A few weeks ago Clay County District 4 Supervisor Shelton Deanes advised other Clay County supervisors that the county should not wait around for funding before coming up with a project on which those funds could be used. And Thursday, during the Clay County Board of Supervisors’ second meeting of the new year, the message was delivered once again.
But this time the message came from Spencer Brooks with the Golden Triangle Planning and Development District, an agency that has helped Clay County for years in securing grants and other funding for county improvement projects. Brooks provided Clay County supervisors with a general needs assessment form, which he said is usually submitted with the county’s Community Development Block Grant (CDBG) application. He said the assessment will give supervisors an idea of the types of projects out there that the board may need financial assistance for and gives the board a starting point on planning projects for the year.
“It kind of allows you to prioritize what’s going on,” Brooks said. “What we do with a lot of boards is each individual supervisor would fill it out for their district and then we combine them all and make a prioritized list for the county. This is by no means specific. It is a very broad idea of things you may see out in your county, and it helps us whenever we have grant funds available. We have an idea of what’s going on with this board and this county, and instead of us coming over and saying ‘We have this going on, let’s come up with a project’ we have a list of projects we can go down.”
Brooks told the board it’s never to early to begin planning projects and the earlier the board approves projects and provides documentation the easier the process for getting grants to fund those projects.
Clay County Chancery Clerk Amy Berry asked when will the county know when the legislature will provide funding for grants, such as the Small Municipality Limited Population Grant, and other small grants the county depends on.
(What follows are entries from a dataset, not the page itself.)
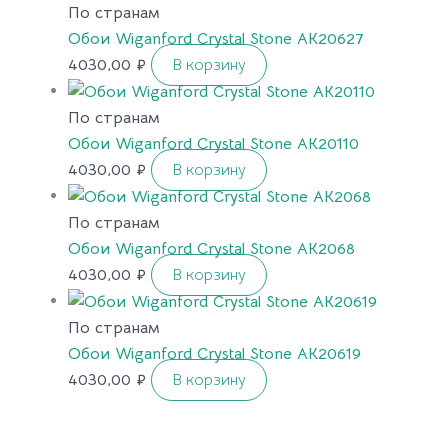
По странам
Обои Wiganford Crystal Stone AK20627
4030,00
₽
В корзину
По странам
Обои Wiganford Crystal Stone AK20110
4030,00
₽
В корзину
По странам
Обои Wiganford Crystal Stone AK2068
4030,00
₽
В корзину
По странам
Обои Wiganford Crystal Stone AK20619
4030,00
₽
В корзину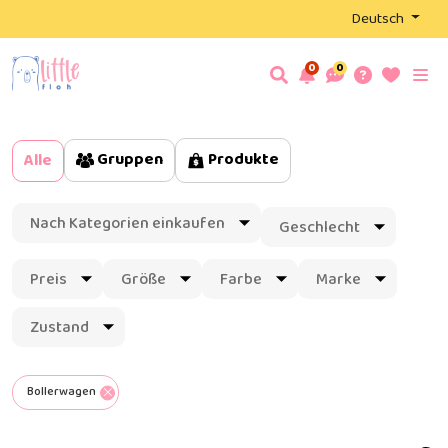
Deutsch
0
0
Gruppen
Produkte
Alle
Nach Kategorien einkaufen
Geschlecht
Preis
Größe
Farbe
Marke
Zustand
Bollerwagen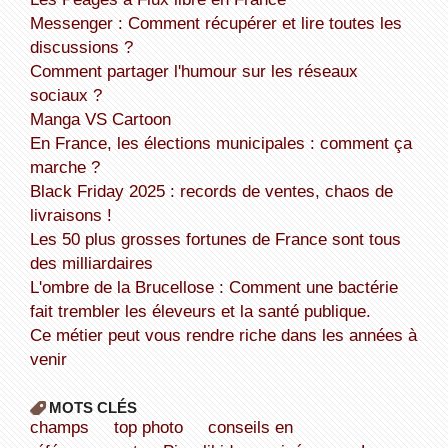
Messenger : Comment récupérer et lire toutes les
discussions ?
Comment partager l'humour sur les réseaux
sociaux ?
Manga VS Cartoon
En France, les élections municipales : comment ça
marche ?
Black Friday 2025 : records de ventes, chaos de
livraisons !
Les 50 plus grosses fortunes de France sont tous
des milliardaires
L'ombre de la Brucellose : Comment une bactérie
fait trembler les éleveurs et la santé publique.
Ce métier peut vous rendre riche dans les années à
venir
MOTS CLÉS
champs
top photo
conseils en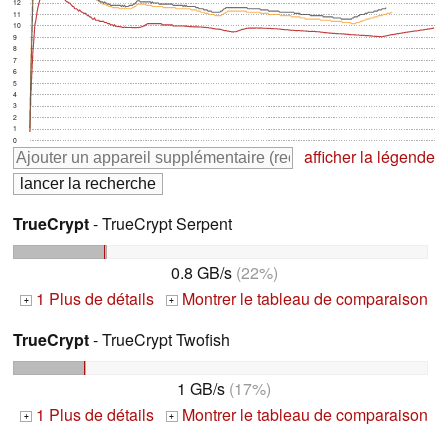
12
11
10
9
8
7
6
5
4
3
2
1
0
afficher la légende
TrueCrypt
- TrueCrypt Serpent
0.8 GB/s
(22%)
1 Plus de détails
Montrer le tableau de comparaison
+
+
TrueCrypt
- TrueCrypt Twofish
1 GB/s
(17%)
1 Plus de détails
Montrer le tableau de comparaison
+
+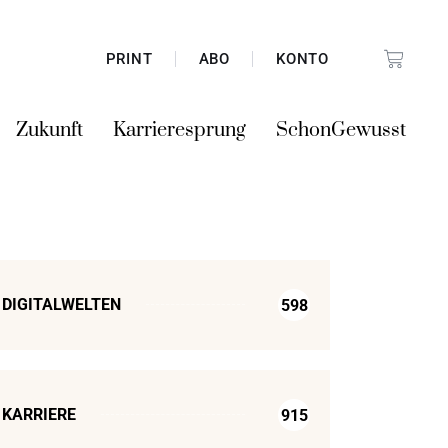
PRINT
ABO
KONTO
Zukunft
Karrieresprung
SchonGewusst
DIGITALWELTEN
598
KARRIERE
915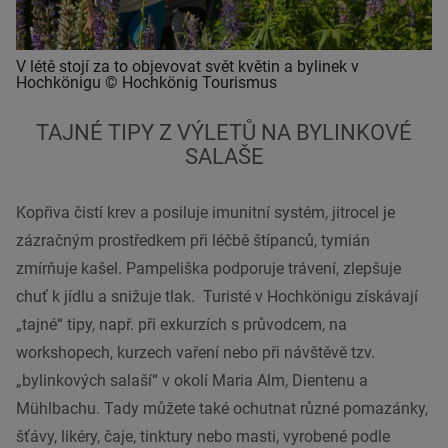
V létě stojí za to objevovat svět květin a bylinek v
Hochkönigu © Hochkönig Tourismus
TAJNÉ TIPY Z VÝLETŮ NA BYLINKOVÉ
SALAŠE
Kopřiva čistí krev a posiluje imunitní systém, jitrocel je
zázračným prostředkem při léčbě štípanců, tymián
zmírňuje kašel. Pampeliška podporuje trávení, zlepšuje
chuť k jídlu a snižuje tlak. Turisté v Hochkönigu získávají
„tajné“ tipy, např. při exkurzích s průvodcem, na
workshopech, kurzech vaření nebo při návštěvě tzv.
„bylinkových salaší“ v okolí Maria Alm, Dientenu a
Mühlbachu. Tady můžete také ochutnat různé pomazánky,
šťávy, likéry, čaje, tinktury nebo masti, vyrobené podle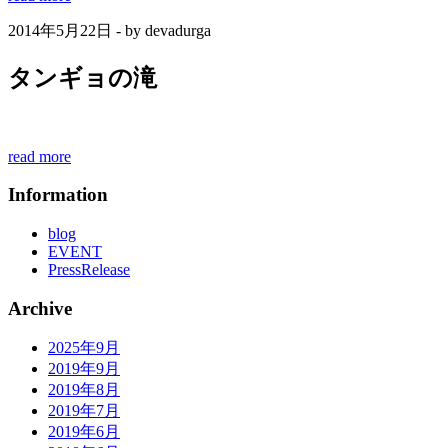
2014年5月22日 - by devadurga
タンギョの滝
read more
Information
blog
EVENT
PressRelease
Archive
2025年9月
2019年9月
2019年8月
2019年7月
2019年6月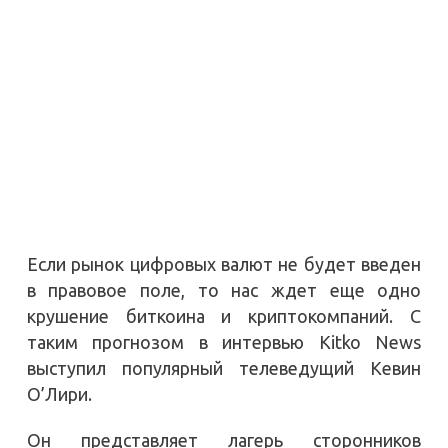
Если рынок цифровых валют не будет введен
в правовое поле, то нас ждет еще одно
крушение биткоина и криптокомпаний. С
таким прогнозом в интервью Kitko News
выступил популярный телеведущий Кевин
О’Лири.
Он представляет лагерь сторонников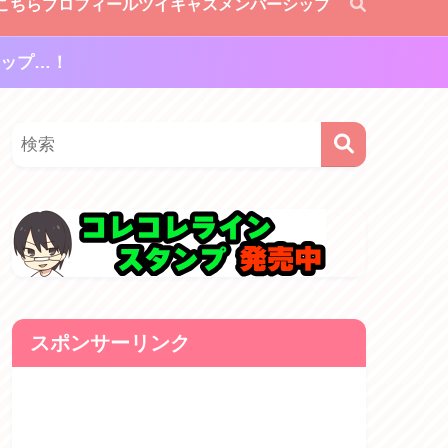
こちら
プロフィール
ツイキャスメンバーシップ
ップ…！
スポンサーリンク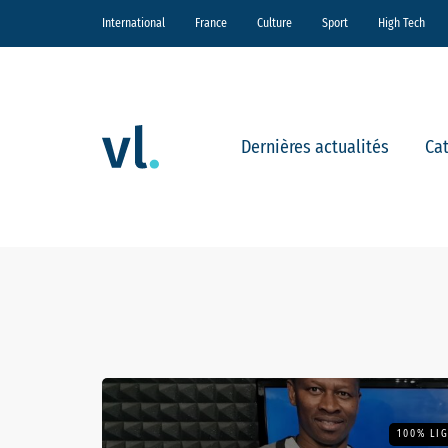
International
France
Culture
Sport
High Tech
Dernières actualités
Ca
100% LIG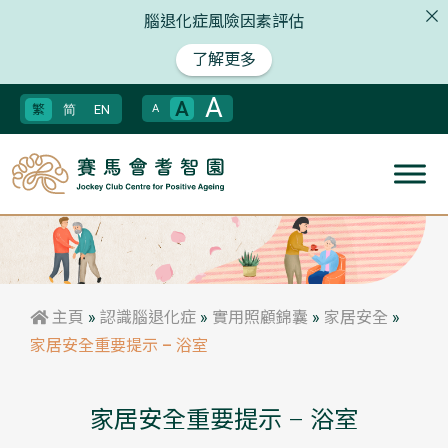
腦退化症風險因素評估
了解更多
A
A
繁
简
EN
A
主頁
»
認識腦退化症
»
實用照顧錦囊
»
家居安全​
»
家居安全重要提示 – 浴室
家居安全重要提示 – 浴室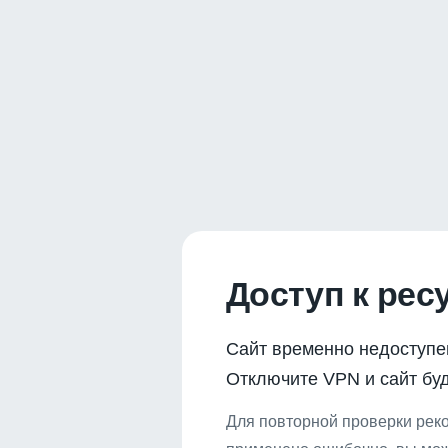
Доступ к рес
Сайт временно недоступе
Отключите VPN и сайт буд
Для повторной проверки реко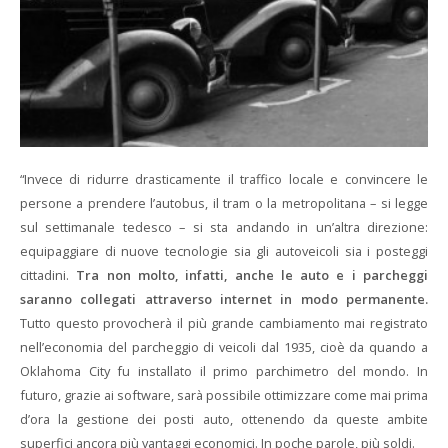
“Invece di ridurre drasticamente il traffico locale e convincere le
persone a prendere l’autobus, il tram o la metropolitana – si legge
sul settimanale tedesco – si sta andando in un’altra direzione:
equipaggiare di nuove tecnologie sia gli autoveicoli sia i posteggi
cittadini.
Tra non molto, infatti, anche le auto e i parcheggi
saranno collegati attraverso internet in modo permanente.
Tutto questo provocherà il più grande cambiamento mai registrato
nell’economia del parcheggio di veicoli dal 1935, cioè da quando a
Oklahoma City fu installato il primo parchimetro del mondo. In
futuro, grazie ai software, sarà possibile ottimizzare come mai prima
d’ora la gestione dei posti auto, ottenendo da queste ambite
superfici ancora più vantaggi economici. In poche parole, più soldi.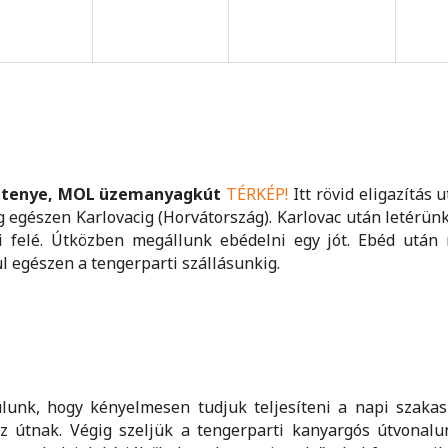
etenye, MOL üzemanyagkút
TÉRKÉP!
Itt rövid eligazítás 
 egészen Karlovacig (Horvátország). Karlovac után letérün
ai felé. Útközben megállunk ebédelni egy jót. Ebéd után 
 egészen a tengerparti szállásunkig.
unk, hogy kényelmesen tudjuk teljesíteni a napi szakaszt
 útnak. Végig szeljük a tengerparti kanyargós útvonal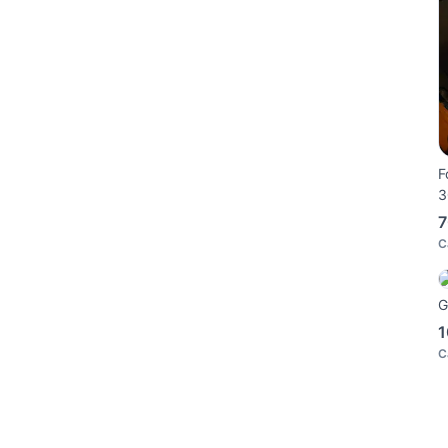
F
3
7
C
G
1
C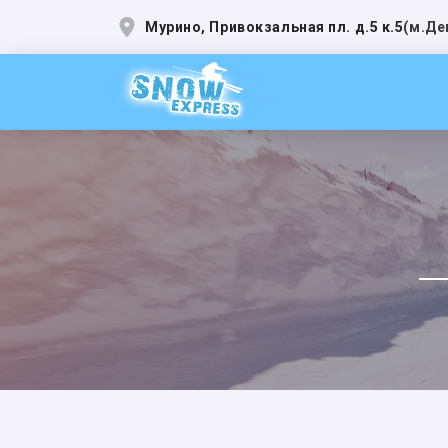
Мурино, Привокзальная пл. д.5 к.5
(
м.Де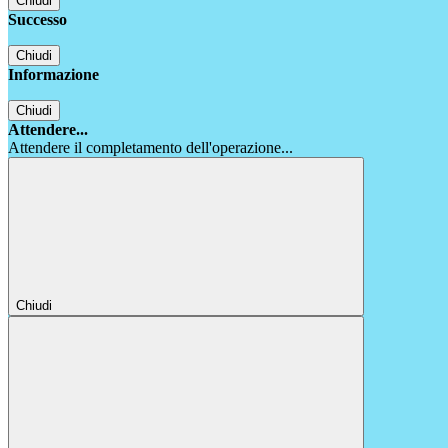
Chiudi
Successo
Chiudi
Informazione
Chiudi
Attendere...
Attendere il completamento dell'operazione...
Chiudi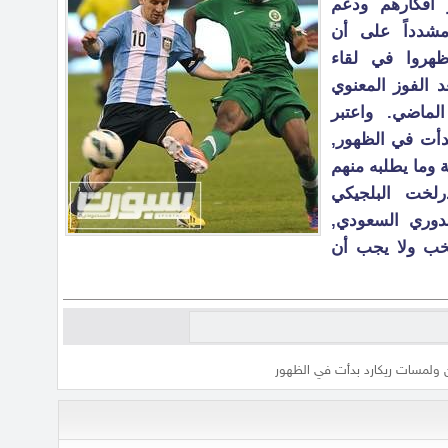
ر أفكارهم ودعم
مشدداً على أن
ظهروا في لقاء
د الفوز المعنوي
لماضي. واعتبر
دأت في الظهور,
ة وما يطلبه منهم
لخت البلجيكي
دوري السعودي,
نتخب ولا يجب أن
 ولمسات ريكارد بدأت في الظهور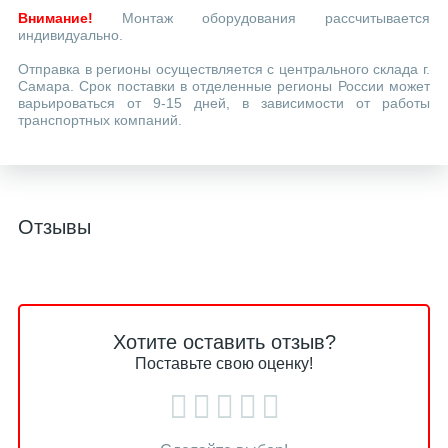
Внимание!
Монтаж оборудования рассчитывается
индивидуально.
Отправка в регионы осуществляется с центрального склада г.
Самара. Срок поставки в отделенные регионы России может
варьироваться от 9-15 дней, в зависимости от работы
транспортных компаний.
Отзывы
Хотите оставить отзыв?
Поставьте свою оценку!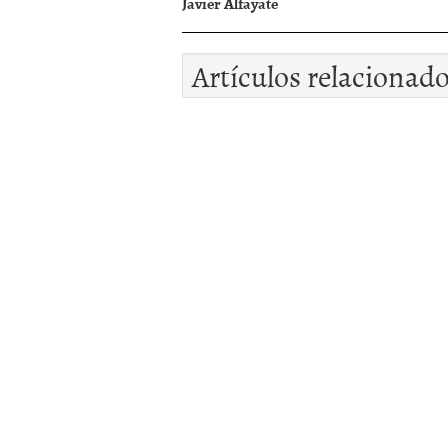
Javier Alfayate
Artículos relacionad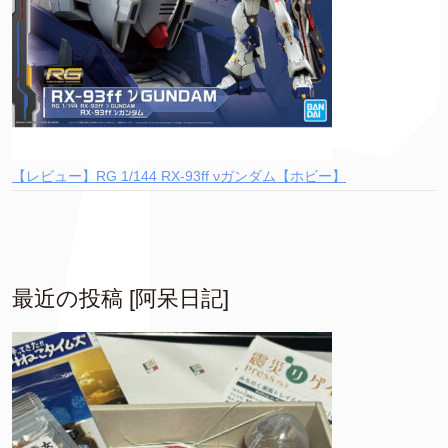
【レビュー】RG 1/144 RX-93ff νガンダム【ホビー】
最近の投稿 [阿呆日記]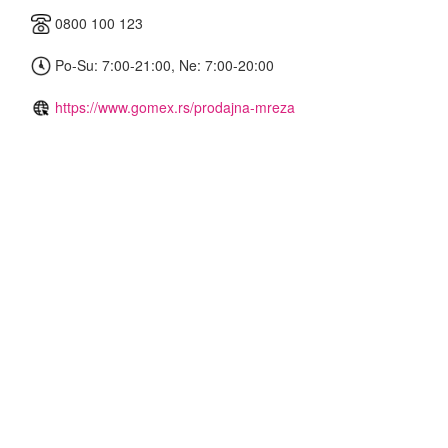
0800 100 123
Po-Su: 7:00-21:00, Ne: 7:00-20:00
https://www.gomex.rs/prodajna-mreza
Brooks said the thing for the county to do is get in touch with their legislators, who are the ones approving and issuing funds for different grant programs like CBDG. He said there was no bond bill last year and said Lieutenant Governor Tate Reeves has already expressed he does not want to issue bonds again this year.
“We really don’t want it to go two years in a row because as we all know the longer something stays over here on the side it’s forgotten about,” Brooks said.
CBDG funds have been slashed multiple times, he said, and more cuts are expected.